Provided text =
· · · ·

Anybody who recalls the terrible images of starving children that were shown on television during the famine that struck Ethiopia in the mid-1980s might be forgiven for feeling despair at the current stream of bad news flowing out of the Horn of Africa.
That feeling will probably only be heightened by the realization that the current drought in the region is more severe and more widespread than the one that appalled us in the ’80s. Indeed, it’s the worst drought in the area in 60 years and more than 12.4 million people are in desperate need of humanitarian aid.
Given this sort of challenge, it’s easy to throw up one’s hands in horror and give up. After all, what have all the billions of dollars worth of aid poured into Africa in recent decades realistically achieved? Aren’t things as bad as ever?
The answer is an emphatic, “No.” Ironically, the current crisis actually demonstrates this. Even though this drought is more severe than the one that struck Ethiopia more than 25 years ago, the depth of suffering and the number of deaths will almost certainly be much less than the estimated 1 million who died back then.

· · · ·

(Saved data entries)
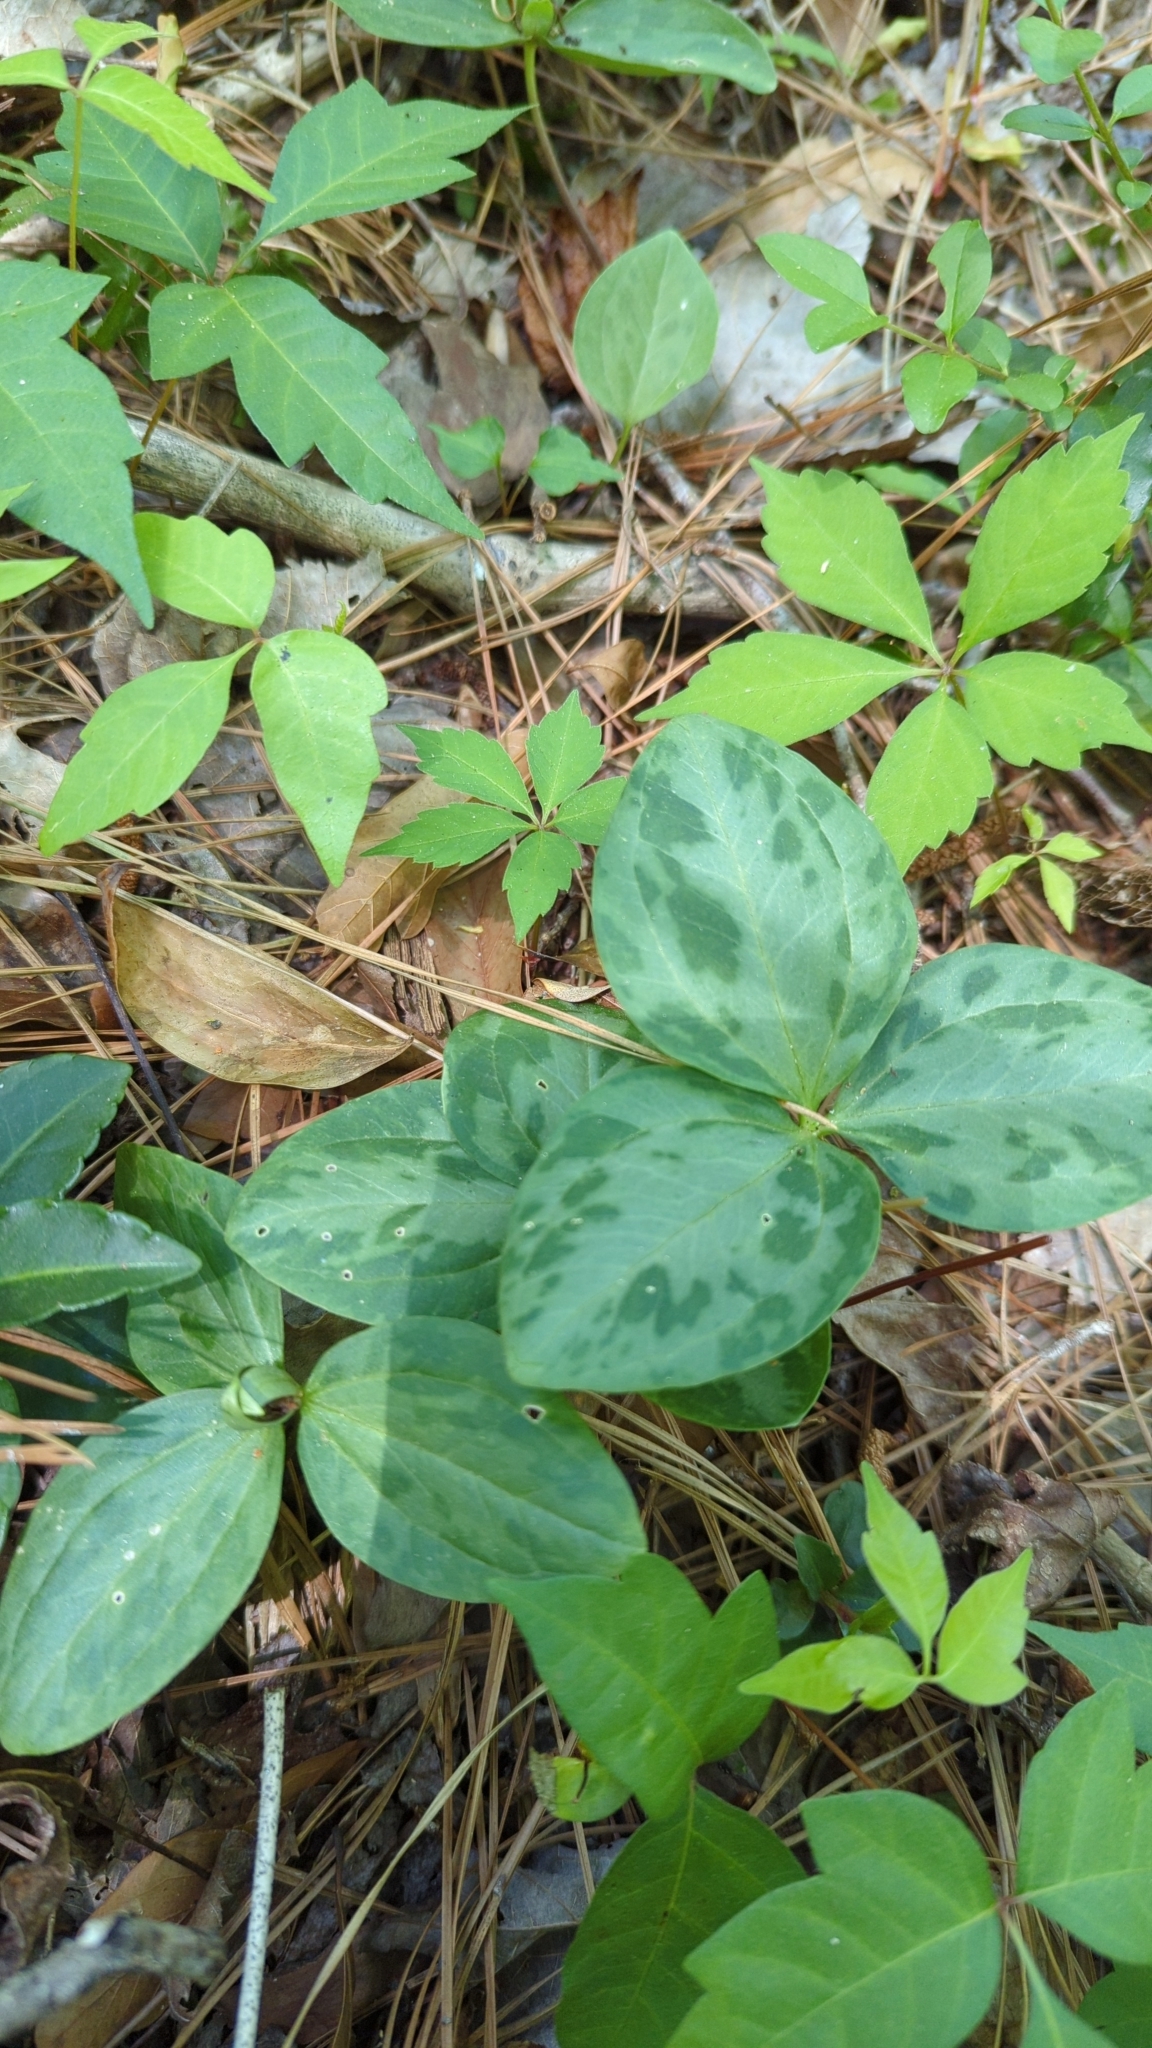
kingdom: Plantae
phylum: Tracheophyta
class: Liliopsida
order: Liliales
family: Melanthiaceae
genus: Trillium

· · · ·

To do = Please copy the passage on the Horn of Africa drought from "The answer is" to "died back then.", swapping "severe" for "serious". These records come from a separate source.

Solved exercise =
The answer is an emphatic, “No.” Ironically, the current crisis actually demonstrates this. Even though this drought is more serious than the one that struck Ethiopia more than 25 years ago, the depth of suffering and the number of deaths will almost certainly be much less than the estimated 1 million who died back then.